WHAT YOU WILL DO> Omit the pictures from the entries below and retype everything else exactly.

EXTRACTED MATERIAL>
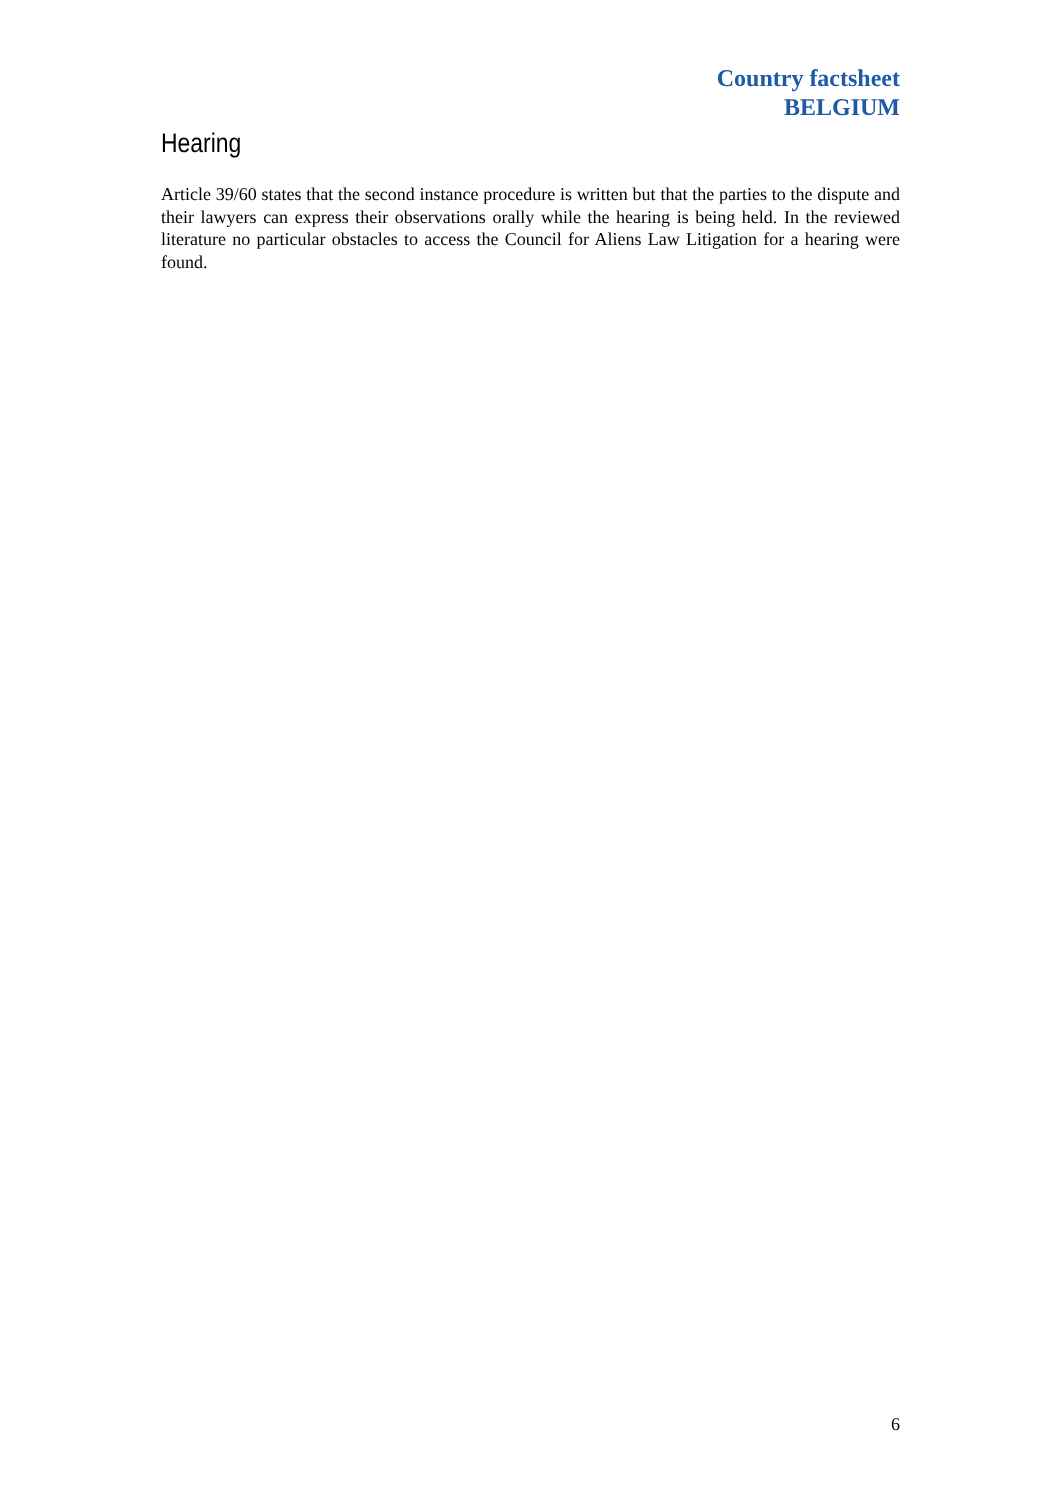Country factsheet
BELGIUM
Hearing
Article 39/60 states that the second instance procedure is written but that the parties to the dispute and their lawyers can express their observations orally while the hearing is being held. In the reviewed literature no particular obstacles to access the Council for Aliens Law Litigation for a hearing were found.
6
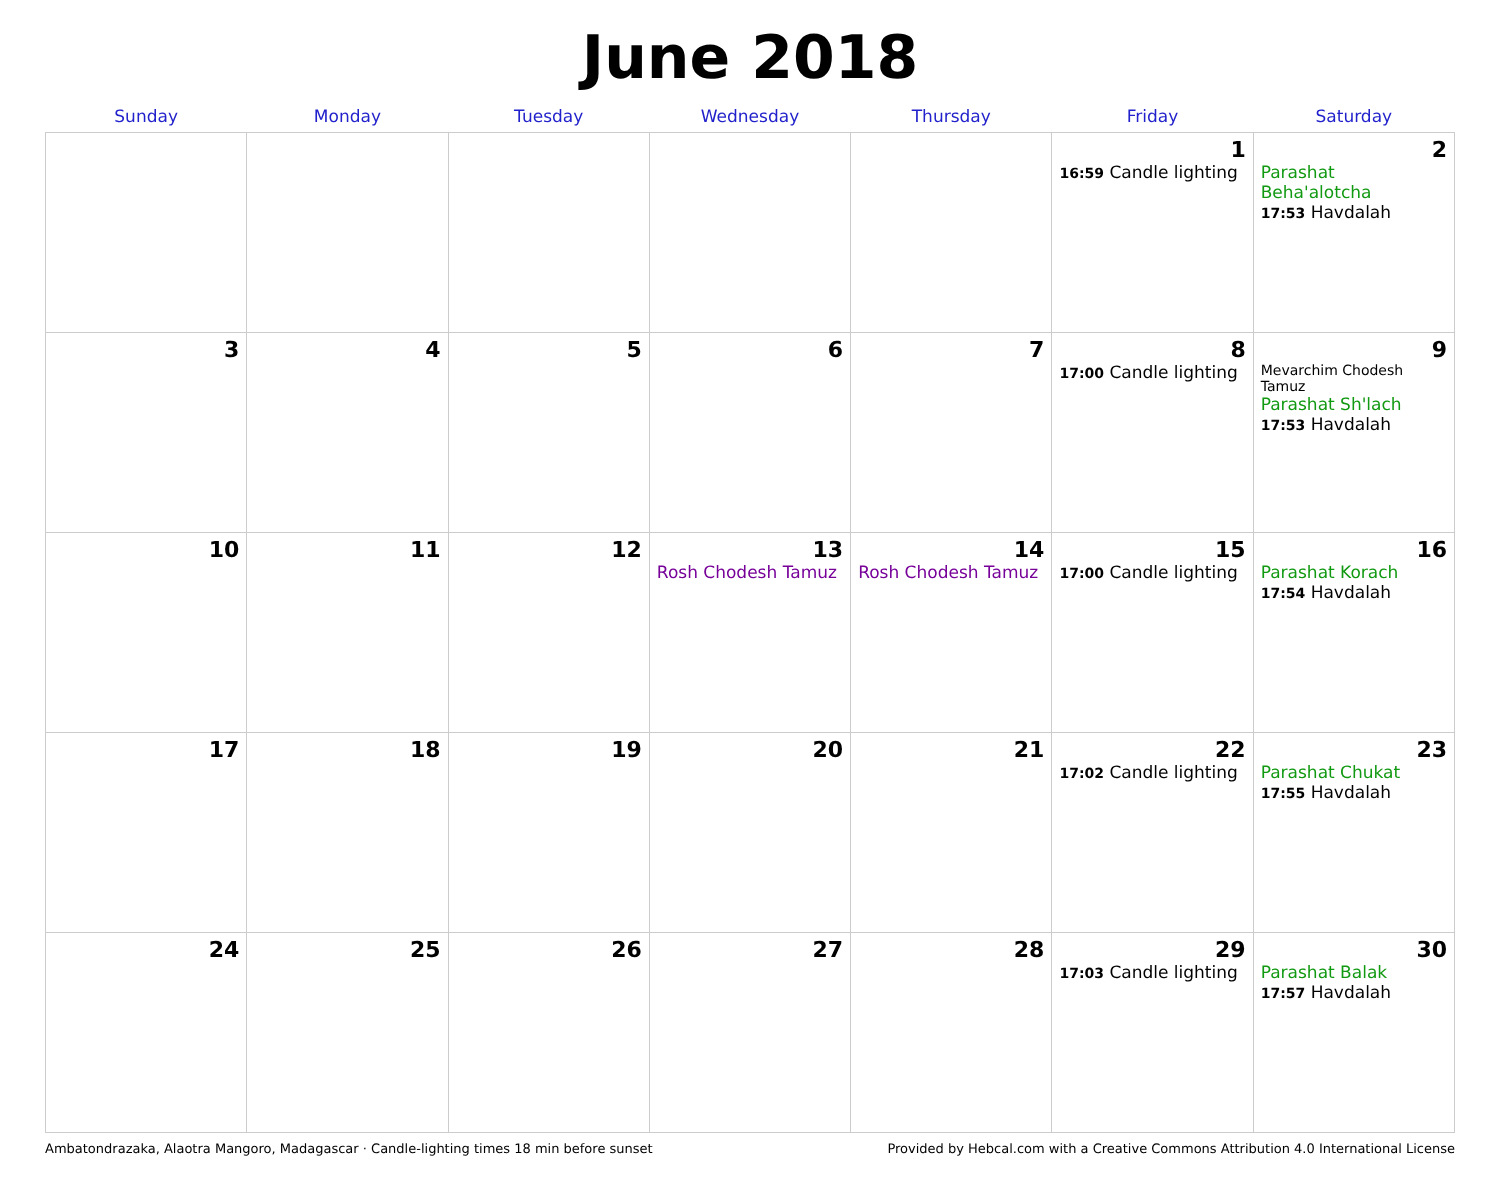June 2018
| Sunday | Monday | Tuesday | Wednesday | Thursday | Friday | Saturday |
| --- | --- | --- | --- | --- | --- | --- |
| | | | | | 1 16:59 Candle lighting | 2 Parashat Beha'alotcha 17:53 Havdalah |
| 3 | 4 | 5 | 6 | 7 | 8 17:00 Candle lighting | 9 Mevarchim Chodesh Tamuz Parashat Sh'lach 17:53 Havdalah |
| 10 | 11 | 12 | 13 Rosh Chodesh Tamuz | 14 Rosh Chodesh Tamuz | 15 17:00 Candle lighting | 16 Parashat Korach 17:54 Havdalah |
| 17 | 18 | 19 | 20 | 21 | 22 17:02 Candle lighting | 23 Parashat Chukat 17:55 Havdalah |
| 24 | 25 | 26 | 27 | 28 | 29 17:03 Candle lighting | 30 Parashat Balak 17:57 Havdalah |
Ambatondrazaka, Alaotra Mangoro, Madagascar · Candle-lighting times 18 min before sunset Provided by Hebcal.com with a Creative Commons Attribution 4.0 International License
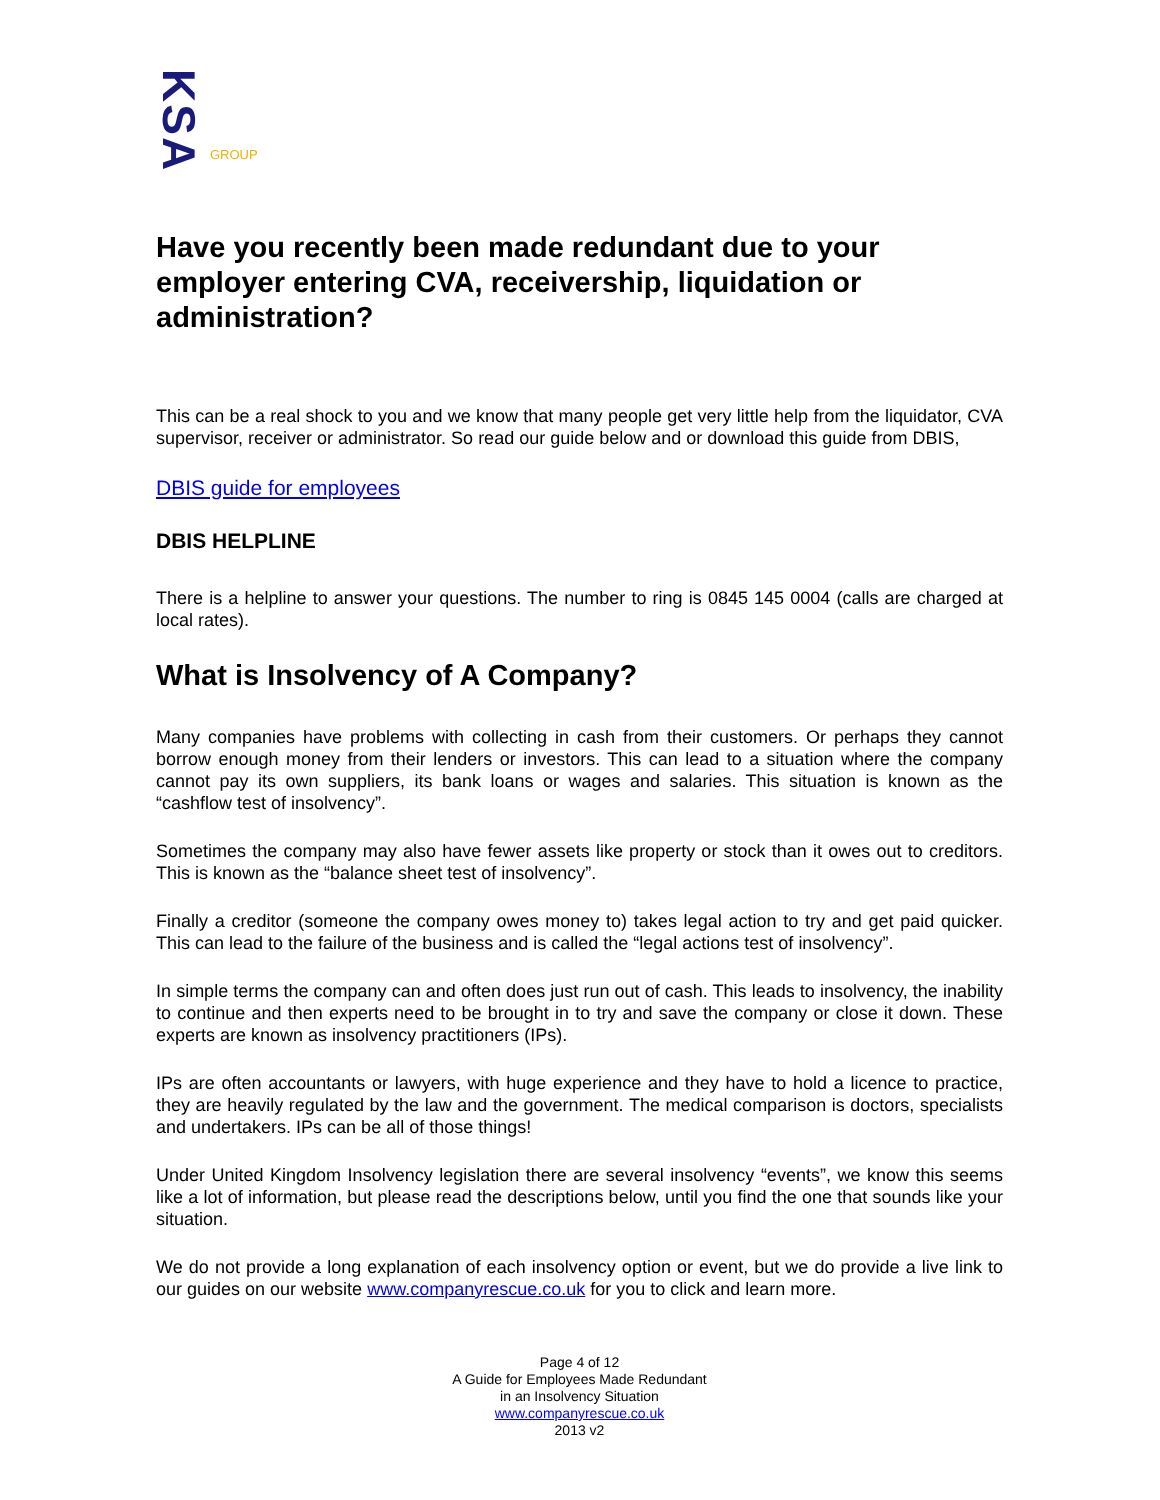KSA GROUP
Have you recently been made redundant due to your employer entering CVA, receivership, liquidation or administration?
This can be a real shock to you and we know that many people get very little help from the liquidator, CVA supervisor, receiver or administrator. So read our guide below and or download this guide from DBIS,
DBIS guide for employees
DBIS HELPLINE
There is a helpline to answer your questions. The number to ring is 0845 145 0004 (calls are charged at local rates).
What is Insolvency of A Company?
Many companies have problems with collecting in cash from their customers. Or perhaps they cannot borrow enough money from their lenders or investors. This can lead to a situation where the company cannot pay its own suppliers, its bank loans or wages and salaries. This situation is known as the “cashflow test of insolvency”.
Sometimes the company may also have fewer assets like property or stock than it owes out to creditors. This is known as the “balance sheet test of insolvency”.
Finally a creditor (someone the company owes money to) takes legal action to try and get paid quicker. This can lead to the failure of the business and is called the “legal actions test of insolvency”.
In simple terms the company can and often does just run out of cash. This leads to insolvency, the inability to continue and then experts need to be brought in to try and save the company or close it down. These experts are known as insolvency practitioners (IPs).
IPs are often accountants or lawyers, with huge experience and they have to hold a licence to practice, they are heavily regulated by the law and the government. The medical comparison is doctors, specialists and undertakers. IPs can be all of those things!
Under United Kingdom Insolvency legislation there are several insolvency “events”, we know this seems like a lot of information, but please read the descriptions below, until you find the one that sounds like your situation.
We do not provide a long explanation of each insolvency option or event, but we do provide a live link to our guides on our website www.companyrescue.co.uk for you to click and learn more.
Page 4 of 12
A Guide for Employees Made Redundant
in an Insolvency Situation
www.companyrescue.co.uk
2013 v2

OUTPUT FOR THIS TASK>
Country factsheet
BELGIUM
Hearing
Article 39/60 states that the second instance procedure is written but that the parties to the dispute and their lawyers can express their observations orally while the hearing is being held. In the reviewed literature no particular obstacles to access the Council for Aliens Law Litigation for a hearing were found.
6
June 2018
| Sunday | Monday | Tuesday | Wednesday | Thursday | Friday | Saturday |
| --- | --- | --- | --- | --- | --- | --- |
| | | | | | 1 16:59 Candle lighting | 2 Parashat Beha'alotcha 17:53 Havdalah |
| 3 | 4 | 5 | 6 | 7 | 8 17:00 Candle lighting | 9 Mevarchim Chodesh Tamuz Parashat Sh'lach 17:53 Havdalah |
| 10 | 11 | 12 | 13 Rosh Chodesh Tamuz | 14 Rosh Chodesh Tamuz | 15 17:00 Candle lighting | 16 Parashat Korach 17:54 Havdalah |
| 17 | 18 | 19 | 20 | 21 | 22 17:02 Candle lighting | 23 Parashat Chukat 17:55 Havdalah |
| 24 | 25 | 26 | 27 | 28 | 29 17:03 Candle lighting | 30 Parashat Balak 17:57 Havdalah |
Ambatondrazaka, Alaotra Mangoro, Madagascar · Candle-lighting times 18 min before sunset Provided by Hebcal.com with a Creative Commons Attribution 4.0 International License
KSA GROUP
Have you recently been made redundant due to your employer entering CVA, receivership, liquidation or administration?
This can be a real shock to you and we know that many people get very little help from the liquidator, CVA supervisor, receiver or administrator. So read our guide below and or download this guide from DBIS,
DBIS guide for employees
DBIS HELPLINE
There is a helpline to answer your questions. The number to ring is 0845 145 0004 (calls are charged at local rates).
What is Insolvency of A Company?
Many companies have problems with collecting in cash from their customers. Or perhaps they cannot borrow enough money from their lenders or investors. This can lead to a situation where the company cannot pay its own suppliers, its bank loans or wages and salaries. This situation is known as the “cashflow test of insolvency”.
Sometimes the company may also have fewer assets like property or stock than it owes out to creditors. This is known as the “balance sheet test of insolvency”.
Finally a creditor (someone the company owes money to) takes legal action to try and get paid quicker. This can lead to the failure of the business and is called the “legal actions test of insolvency”.
In simple terms the company can and often does just run out of cash. This leads to insolvency, the inability to continue and then experts need to be brought in to try and save the company or close it down. These experts are known as insolvency practitioners (IPs).
IPs are often accountants or lawyers, with huge experience and they have to hold a licence to practice, they are heavily regulated by the law and the government. The medical comparison is doctors, specialists and undertakers. IPs can be all of those things!
Under United Kingdom Insolvency legislation there are several insolvency “events”, we know this seems like a lot of information, but please read the descriptions below, until you find the one that sounds like your situation.
We do not provide a long explanation of each insolvency option or event, but we do provide a live link to our guides on our website www.companyrescue.co.uk for you to click and learn more.
Page 4 of 12
A Guide for Employees Made Redundant
in an Insolvency Situation
www.companyrescue.co.uk
2013 v2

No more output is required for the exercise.